Antalya’da Fatih Sultan Mehmet Camii avlusunda 49 yaşındaki İsmail Şorabay’ın hayatını kaybettiğini hatırlatan Kavaf, bu olayın daha vahim bir tabloyu ortaya koyduğunu belirtti. Cami imamı, Şorabay’ın durumunu üç gün boyunca yetkililere bildirmesine rağmen hiçbir adım atılmadığını ifade eden Kavaf, “Yağmur altında günlerce hareketsiz kalan bir insanın ölüme terk edilmesi, kurumsal kayıtsızlığın vahim boyutlarını gözler önüne seriyor. Bu, yalnızca bireysel bir kayıp değil, zincirleme bir ihmalin sonucudur.” diye konuştu.
“İstanbul’da İbadethane Bile Çare Olmadı”

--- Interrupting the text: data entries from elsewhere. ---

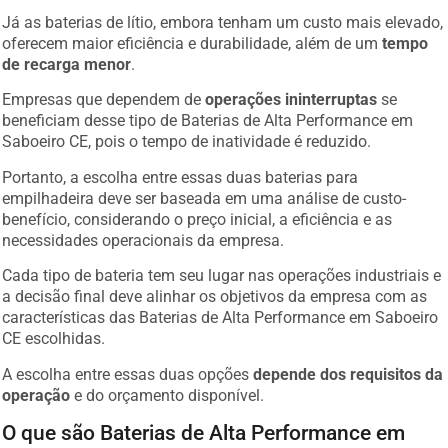
Já as baterias de lítio, embora tenham um custo mais elevado,
oferecem maior eficiência e durabilidade, além de um
tempo
de recarga menor
.
Empresas que dependem de
operações ininterruptas
se
beneficiam desse tipo de Baterias de Alta Performance em
Saboeiro CE, pois o tempo de inatividade é reduzido.
Portanto, a escolha entre essas duas baterias para
empilhadeira deve ser baseada em uma análise de custo-
benefício, considerando o preço inicial, a eficiência e as
necessidades operacionais da empresa.
Cada tipo de bateria tem seu lugar nas operações industriais e
a decisão final deve alinhar os objetivos da empresa com as
características das Baterias de Alta Performance em Saboeiro
CE escolhidas.
A escolha entre essas duas opções
depende dos requisitos da
operação
e do orçamento disponível.
O que são Baterias de Alta Performance em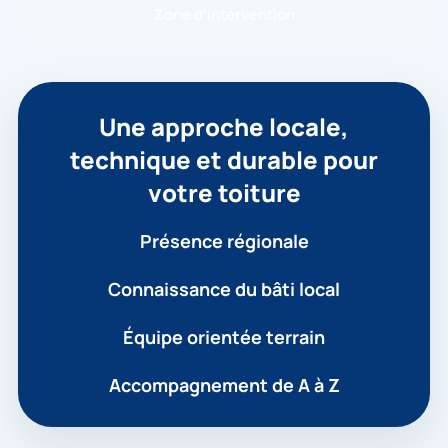
Zone d’intervention
Une approche locale,
technique et durable pour
votre toiture
Présence régionale
Connaissance du bâti local
Équipe orientée terrain
Accompagnement de A à Z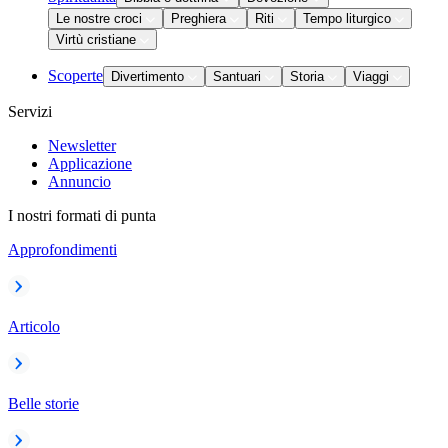
Le nostre croci
Preghiera
Riti
Tempo liturgico
Virtù cristiane
Scoperte
Divertimento
Santuari
Storia
Viaggi
Servizi
Newsletter
Applicazione
Annuncio
I nostri formati di punta
Approfondimenti
Articolo
Belle storie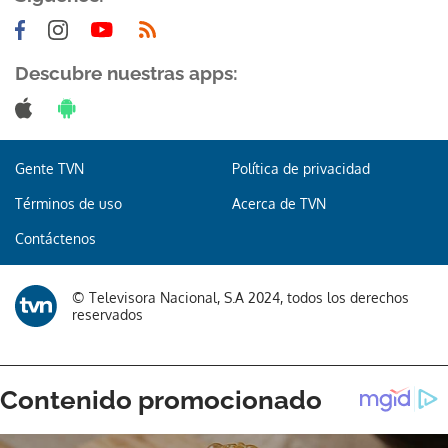
Descubre nuestras apps:
Gente TVN
Política de privacidad
Términos de uso
Acerca de TVN
Contáctenos
© Televisora Nacional, S.A 2024, todos los derechos
reservados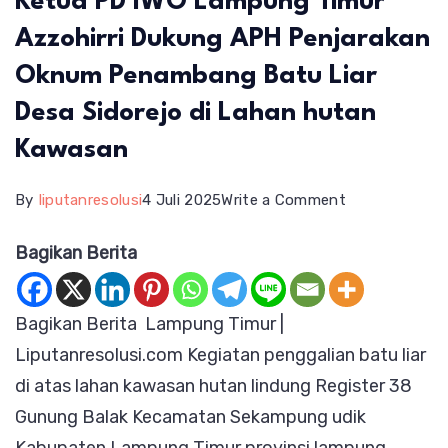
Ketua PD IWO Lampung Timur
Azzohirri Dukung APH Penjarakan
Oknum Penambang Batu Liar
Desa Sidorejo di Lahan hutan
Kawasan
on
By
liputanresolusi
4 Juli 2025
Write a Comment
Ketua
Bagikan Berita
PD
IWO
Bagikan Berita Lampung Timur |
Lampung
Liputanresolusi.com Kegiatan penggalian batu liar
Timur
di atas lahan kawasan hutan lindung Register 38
Azzohirri
Gunung Balak Kecamatan Sekampung udik
Dukung
Kabupaten Lampung Timur provinsi lampung
APH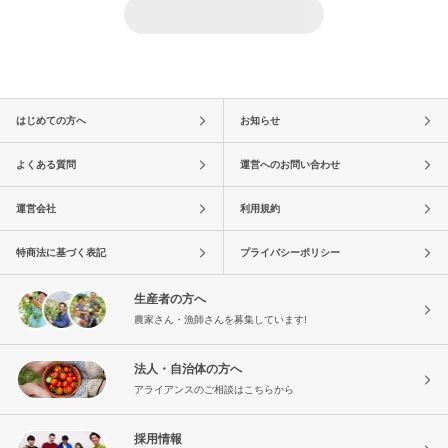
はじめての方へ
お知らせ
よくある質問
運営へのお問い合わせ
運営会社
利用規約
特商法に基づく表記
プライバシーポリシー
生産者の方へ
農家さん・漁師さんを募集しています!
法人・自治体の方へ
アライアンスのご相談はこちらから
採用情報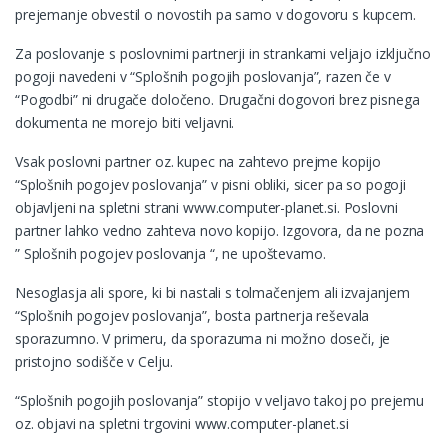
prejemanje obvestil o novostih pa samo v dogovoru s kupcem.
Za poslovanje s poslovnimi partnerji in strankami veljajo izključno
pogoji navedeni v “Splošnih pogojih poslovanja”, razen če v
“Pogodbi” ni drugače določeno. Drugačni dogovori brez pisnega
dokumenta ne morejo biti veljavni.
Vsak poslovni partner oz. kupec na zahtevo prejme kopijo
“Splošnih pogojev poslovanja” v pisni obliki, sicer pa so pogoji
objavljeni na spletni strani www.computer-planet.si. Poslovni
partner lahko vedno zahteva novo kopijo. Izgovora, da ne pozna
” Splošnih pogojev poslovanja “, ne upoštevamo.
Nesoglasja ali spore, ki bi nastali s tolmačenjem ali izvajanjem
“Splošnih pogojev poslovanja”, bosta partnerja reševala
sporazumno. V primeru, da sporazuma ni možno doseči, je
pristojno sodišče v Celju.
“Splošnih pogojih poslovanja” stopijo v veljavo takoj po prejemu
oz. objavi na spletni trgovini www.computer-planet.si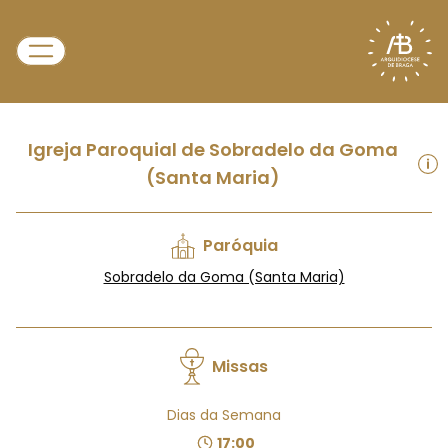
Igreja Paroquial de Sobradelo da Goma
(Santa Maria)
Paróquia
Sobradelo da Goma (Santa Maria)
Missas
Dias da Semana
17:00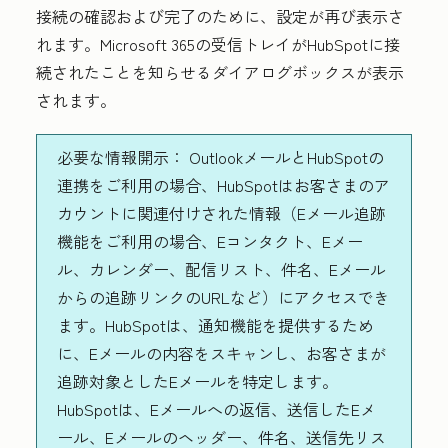
接続の確認および完了のために、設定が再び表示さ
れます。Microsoft 365の受信トレイがHubSpotに接
続されたことを知らせるダイアログボックスが表示
されます。
必要な情報開示：
OutlookメールとHubSpotの
連携をご利用の場合、HubSpotはお客さまのア
カウントに関連付けされた情報（Eメール追跡
機能をご利用の場合、Eコンタクト、Eメー
ル、カレンダー、配信リスト、件名、Eメール
からの追跡リンクのURLなど）にアクセスでき
ます。HubSpotは、通知機能を提供するため
に、Eメールの内容をスキャンし、お客さまが
追跡対象としたEメールを特定します。
HubSpotは、Eメールへの返信、送信したEメ
ール、Eメールのヘッダー、件名、送信先リス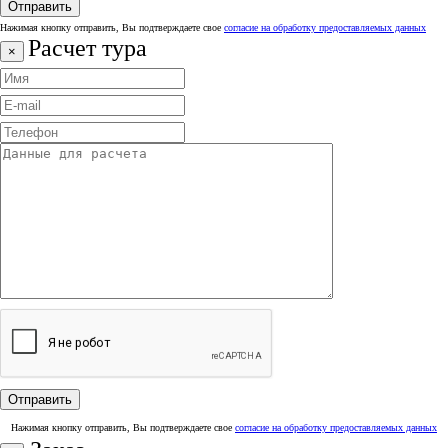
Нажимая кнопку отправить, Вы подтверждаете свое
согласие на обработку предоставляемых данных
Расчет тура
×
Нажимая кнопку отправить, Вы подтверждаете свое
согласие на обработку предоставляемых данных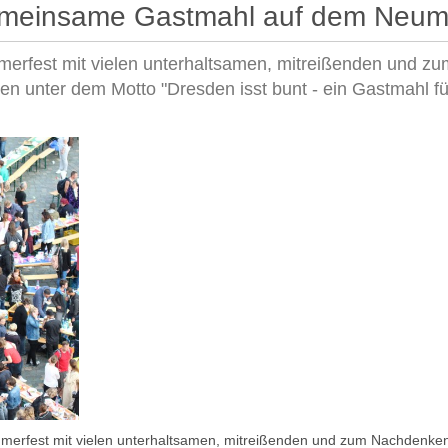
gemeinsame Gastmahl auf dem Neum
merfest mit vielen unterhaltsamen, mitreißenden und zu
unter dem Motto "Dresden isst bunt - ein Gastmahl für
merfest mit vielen unterhaltsamen, mitreißenden und zum Nachdenke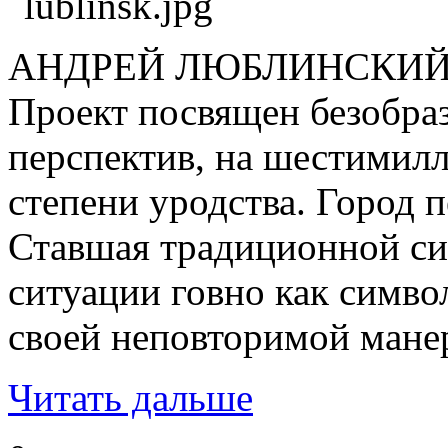
АНДРЕЙ ЛЮБЛИНСКИЙ
Проект посвящен безобраз
перспектив, на шестимилл
степени уродства. Город 
Ставшая традиционной сит
ситуации говно как симво
своей неповторимой мане
Читать дальше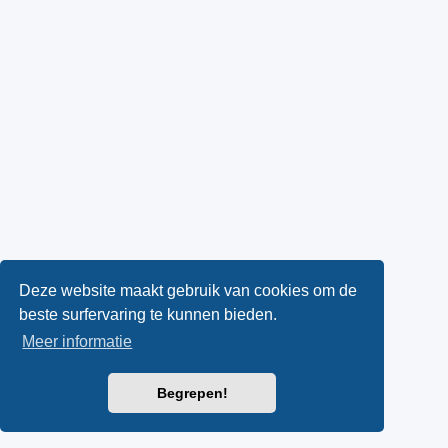
Deze website maakt gebruik van cookies om de
beste surfervaring te kunnen bieden.
Meer informatie
Begrepen!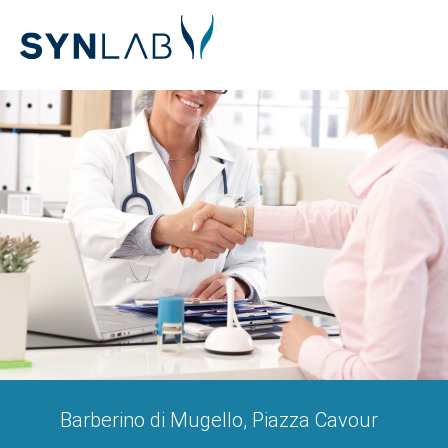
Barberino di Mugello, Piazza Cavour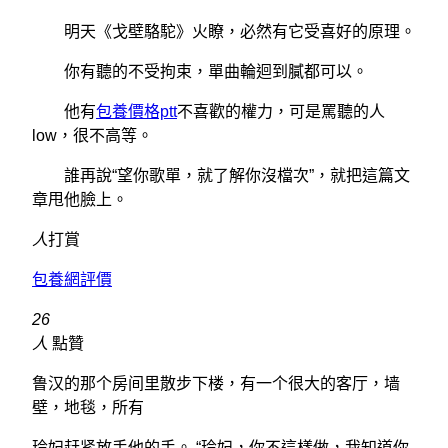
明天《戈壁駱駝》火瞭，必然有它受喜好的原理。
你有聽的不受拘束，單曲輪迴到膩都可以。
他有
包養價格ptt
不喜歡的權力，可是罵聽的人
low，很不高等。
誰再說“望你歌單，就了解你沒檔次”，就把這篇文
章甩他臉上。
人
打賞
包養網評價
26
人
點贊
鲁汉的那个房间里散步下楼，有一个很大的客厅，墙
壁，地毯，所有
玲妃赶紧放手他的手。 “玲妃，你不這樣做，我知道你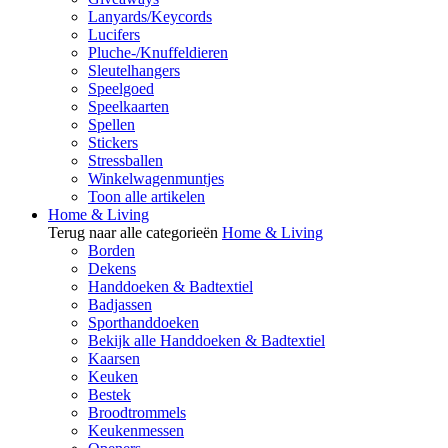
Lanyards/Keycords
Lucifers
Pluche-/Knuffeldieren
Sleutelhangers
Speelgoed
Speelkaarten
Spellen
Stickers
Stressballen
Winkelwagenmuntjes
Toon alle artikelen
Home & Living
Terug naar alle categorieën
Home & Living
Borden
Dekens
Handdoeken & Badtextiel
Badjassen
Sporthanddoeken
Bekijk alle Handdoeken & Badtextiel
Kaarsen
Keuken
Bestek
Broodtrommels
Keukenmessen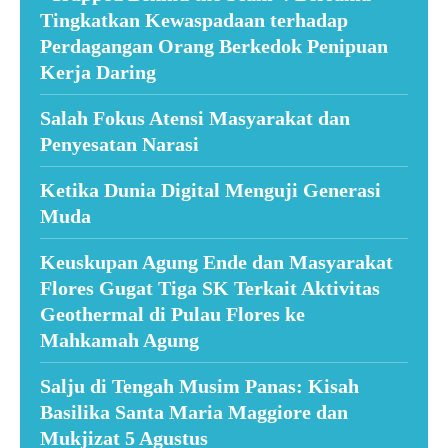
Tingkatkan Kewaspadaan terhadap
Perdagangan Orang Berkedok Penipuan
Kerja Daring
Salah Fokus Atensi Masyarakat dan
Penyesatan Narasi
Ketika Dunia Digital Menguji Generasi
Muda
Keuskupan Agung Ende dan Masyarakat
Flores Gugat Tiga SK Terkait Aktivitas
Geothermal di Pulau Flores ke
Mahkamah Agung
Salju di Tengah Musim Panas: Kisah
Basilika Santa Maria Maggiore dan
Mukjizat 5 Agustus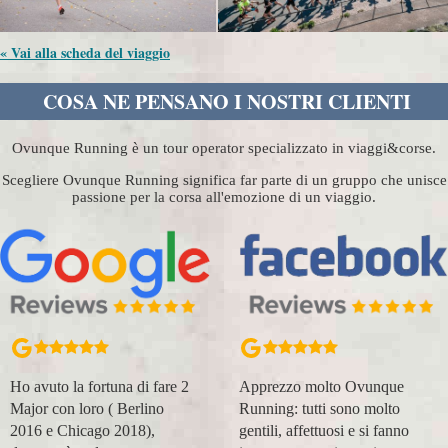
« Vai alla scheda del viaggio
COSA NE PENSANO I NOSTRI CLIENTI
Ovunque Running è un tour operator specializzato in viaggi&corse.
Scegliere Ovunque Running significa far parte di un gruppo che unisce
passione per la corsa all'emozione di un viaggio.
Apprezzo molto Ovunque
Organizzazione perfetta,
Running: tutti sono molto
accompagnatori super
gentili, affettuosi e si fanno
(Massimo e Anna). Prima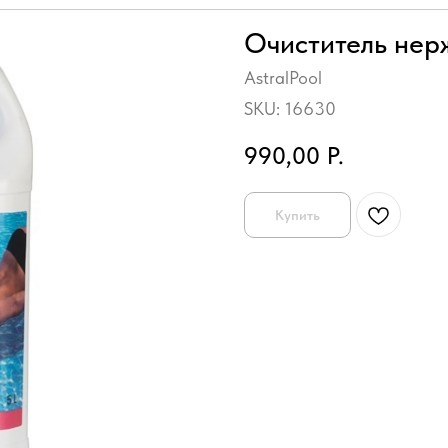
Очиститель нерж
AstralPool
SKU:
16630
990,00
Р.
Купить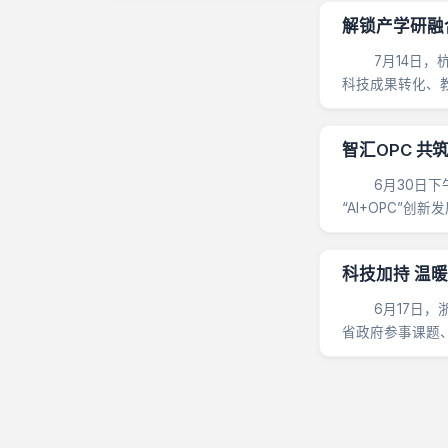
解锁产学研融
7月14日，杭
科技成果转化、
任王龙华，九三学
智汇OPC 共
6月30日下午，
“AI+OPC
汇......
科技加持 温
6月17日，浙
省政府参事课题
委专职副主委兼秘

Kavaf, İstanbul Güngören’de Hz. İbrahim Camii’nde 35 yaşındaki Eren Karaman’ın ibadethaneyi bir sığınak olarak kullandığını ancak burada dahi soğuğa yenik düşerek hayatını kaybettiğini söyledi. Kavaf, “Vatandaşlarımızın ibadethanelerde dahi korunamaması, sosyal devlet anlayışının tamamen çöktüğünü göstermektedir. Barınma hakkı en temel insan hakkıdır. Devletin bunu sağlamaktan aciz kalması kabul edilemez.” ifadelerini kullandı.
“Kaynaklar Nerede Kullanılıyor?”
Soru önergesinde sert sorular yönelten Kavaf, evsiz vatandaşların yaşam haklarını koruyamayan bir sistemin başarısızlığını şu sözlerle sorguladı:
– Türkiye genelinde evsiz vatandaşların sayısı bilinmekte midir? Bu konuda bir veri tabanı neden oluşturulmamıştır?
– Evsiz vatandaşlar için tahsis edilen bütçe neden temel ihtiyaçları karşılamaktan uzak kalmaktadır?
– Son 5 yılda sokakta yaşamını yitiren, yaralanan veya bağımlılıkla mücadele eden vatandaşlarımızın sayısına dair bir çalışma yapılmış mıdır?
– Bu trajik ölümlerden sorumlu yetkililer hakkında herhangi bir soruşturma başlatılmış mıdır?
– Benzer olayların önüne geçmek için kapsamlı bir acil eylem planı neden hâlâ oluşturulmamıştır?
“Bu İnsanlar Kaderlerine Terk Edilemez”
Kavaf, yaşanan ölümlerin yalnızca birer bireysel trajedi olmadığını, toplumun en kırılgan kesimlerinin göz ardı edilmesinin sonucu olduğunu vurguladı. “Evsiz vatandaşlarımızın yalnızca soğuğa değil, devletin ve toplumun duyarsızlığına kurban gitmesi kabul edilemez. Barınma ve korunma haklarını sağlamak devletin asli görevidir” diyen Kavaf, hükümeti derhal harekete geçmeye çağırdı.
“Harekete Geçmek İçin Daha Kaç Can Gerekecek?”
Kavaf, açıklamasını şu sözlerle tamamladı: “Bu trajediler, sosyal devlet anlayışının iflas ettiğini açıkça gösteriyor. Hükümet, evsiz vatandaşlarımızı korumak için hızlı ve kalıcı bir çözüm planı oluşturmalı. Bu insanların hayatı, ihmallerden ve yavaş işleyen sistemlerden çok daha değerlidir. Daha fazla can kaybı yaşanmadan harekete geçmek bir zorunluluktur.”
Yaşanan olaylar, evsiz bireylerin temel haklarının korunması konusunda devletin acil ve kapsamlı bir dönüşüm geçirmesi gerektiğini bir kez daha ortaya koyuyor. Bu trajedilerin tekrarlanmaması için kalıcı çözümler üretilmesi, sadece devletin değil, toplumun da bir vicdan borcu.